I’ve been thinking about this for a while and have decided to finally write about it. This is basically an open letter to the people that write email clients and/or spam filtering services or software.
Spam is an issue that effects everyone I know – even my mom sometimes calls me and asks what to do with the emails that she doesn’t understand why she received.
I’ve been looking for a good spam solution for the past couple of years, but to be honest, I haven’t really found anything that I’m 100% happy with.
I think a big part of the problem is simply the fact that all email clients that I’m aware of define spam as black or white. While it’s usually obvious to a human eye if an email is spam, to a computer program, it’ll always be shades of grey.
What usually happens when a computer tries to determine if an email is spam is that it goes through a number of “tests”. Think of it as checklist that the computer is going through – like a 100 point inspection given to a used car (some questions are worth more than others). At the end of this process, the computer gives the the email a “spam score”.
Lets say a score of zero means that the email is for sure not spam and a score of 100 means the email is for sure spam. In reality, very few emails get a score of 100. Spammers are getting better at “passing the tests”. What happens is that the computer decides that if an email is above a certain threshold, lets say 80, then the email is flagged as spam and goes into your “spam box”.
Some of the better spam services do indeed allow you to define how aggressive you want them to be – in other words, what number to use for the threshold that splits between spam and non spam.

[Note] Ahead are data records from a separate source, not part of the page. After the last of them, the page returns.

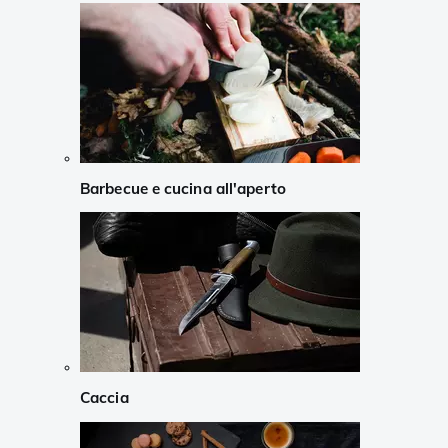
Barbecue e cucina all'aperto
Caccia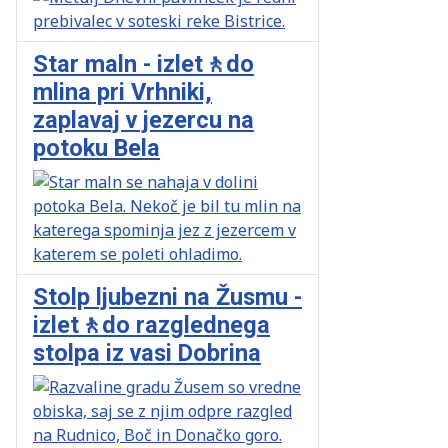
Star maln - izlet🚶do
mlina pri Vrhniki,
zaplavaj v jezercu na
potoku Bela
Stolp ljubezni na Žusmu -
izlet🚶do razglednega
stolpa iz vasi Dobrina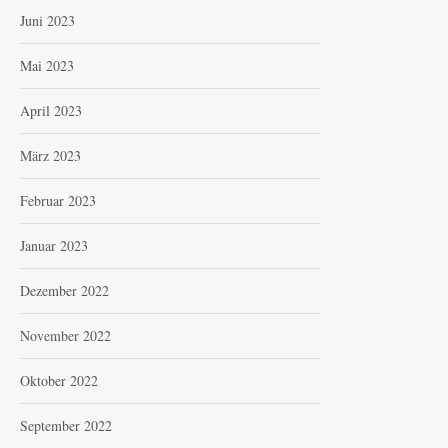
Juni 2023
Mai 2023
April 2023
März 2023
Februar 2023
Januar 2023
Dezember 2022
November 2022
Oktober 2022
September 2022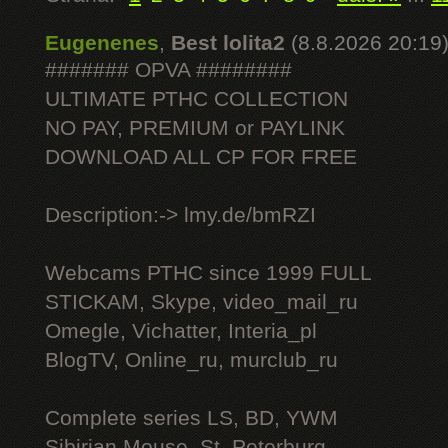
Eugenenes
,
Best lolita2
(8.8.2026 20:19
####### OPVA ########
ULTIMATE РТНС COLLECTION
NO PAY, PREMIUM or PAYLINK
DOWNLOAD ALL СР FOR FREE
Description:-> lmy.de/bmRZI
Webcams РТНС since 1999 FULL
STICKAM, Skype, video_mail_ru
Omegle, Vichatter, Interia_pl
BlogTV, Online_ru, murclub_ru
Complete series LS, BD, YWM
Sibirian Mouse, St. Peterburg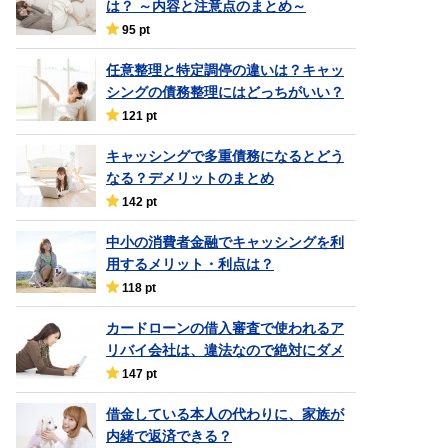
は？ ～内容と注意点のまとめ～
95 pt
任意整理と特定調停の違いは？キャッ
シングの債務整理にはどっちがいい？
121 pt
キャッシングで多重債務になるとどう
なる？デメリットのまとめ
142 pt
中小の消費者金融でキャッシングを利
用するメリット・利点は？
118 pt
カードローンの借入審査で使われるア
リバイ会社は、違法なので絶対にダメ
147 pt
借金している本人の代わりに、家族が
内緒で返済できる？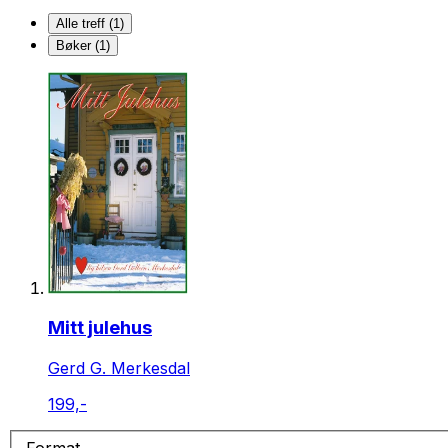
Alle treff (1)
Bøker (1)
Mitt julehus
Gerd G. Merkesdal
199,-
Format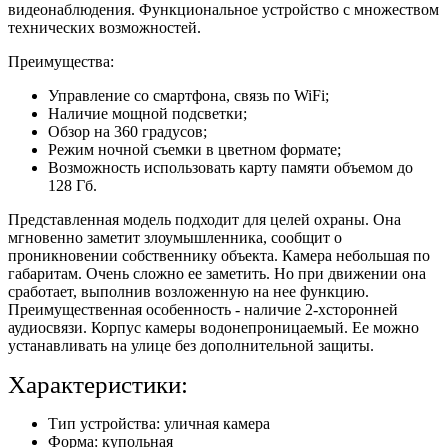
видеонаблюдения. Функциональное устройство с множеством
технических возможностей.
Преимущества:
Управление со смартфона, связь по WiFi;
Наличие мощной подсветки;
Обзор на 360 градусов;
Режим ночной съемки в цветном формате;
Возможность использовать карту памяти объемом до
128 Гб.
Представленная модель подходит для целей охраны. Она
мгновенно заметит злоумышленника, сообщит о
проникновении собственнику объекта. Камера небольшая по
габаритам. Очень сложно ее заметить. Но при движении она
сработает, выполнив возложенную на нее функцию.
Преимущественная особенность - наличие 2-хсторонней
аудиосвязи. Корпус камеры водонепроницаемый. Ее можно
устанавливать на улице без дополнительной защиты.
Характеристики:
Тип устройства: уличная камера
Форма: купольная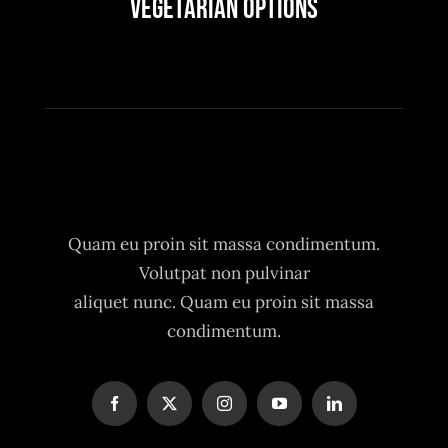
Vegetarian Options
Quam eu proin sit massa condimentum.
Volutpat non pulvinar
aliquet nunc. Quam eu proin sit massa
condimentum.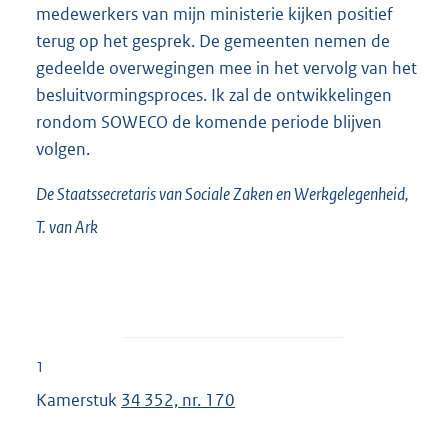
medewerkers van mijn ministerie kijken positief
terug op het gesprek. De gemeenten nemen de
gedeelde overwegingen mee in het vervolg van het
besluitvormingsproces. Ik zal de ontwikkelingen
rondom SOWECO de komende periode blijven
volgen.
De Staatssecretaris van Sociale Zaken en Werkgelegenheid,
T. van
Ark
1
Kamerstuk
34 352, nr. 170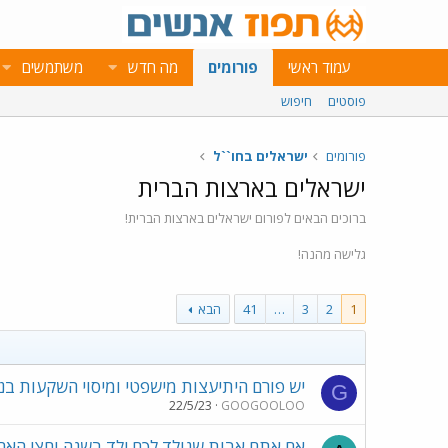
עמוד ראשי
פורומים
מה חדש
משתמשים
פוסטים
חיפוש
פורומים
ישראלים בחו``ל
ישראלים בארצות הברית
ברוכים הבאים לפורום ישראלים בארצות הברית!
גלישה מהנה!
1
2
3
…
41
הבא
יש פורם היתיעצות מישפטי ומיסוי השקעות בנד
G
22/5/23
GOOGOOLOO
אם אתם אבות שנולד לכם ילד בשנה וחצי האחר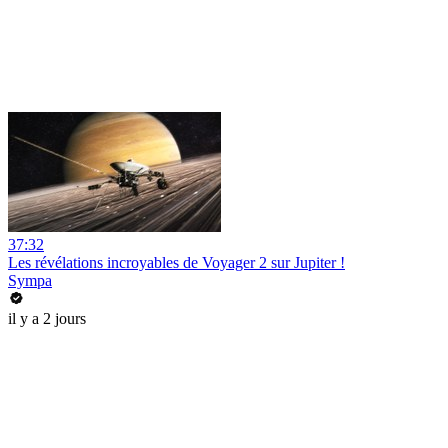
37:32
Les révélations incroyables de Voyager 2 sur Jupiter !
Sympa
il y a 2 jours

The problem is that if you aren’t aggressive enough, to many spam emails are not getting tagged as spam (called false negatives) and if you are to aggressive, you start tagging non spam emails as spam (false positives).
My proposal is to simply:
- Expose the internal spam score to the user.
- Be able to sort by the spam score column.
That way, if I receive 100 emails a day which the computer thinks is spam, I don’t really have to skim through all 100 to make sure I didn’t miss anything. I can just check the ones that are borderline and go ahead and delete the rest.
Of course, this does give spammers a tool which makes it easier for them to check how “spammy” an email is, but they’d be able to check in any case.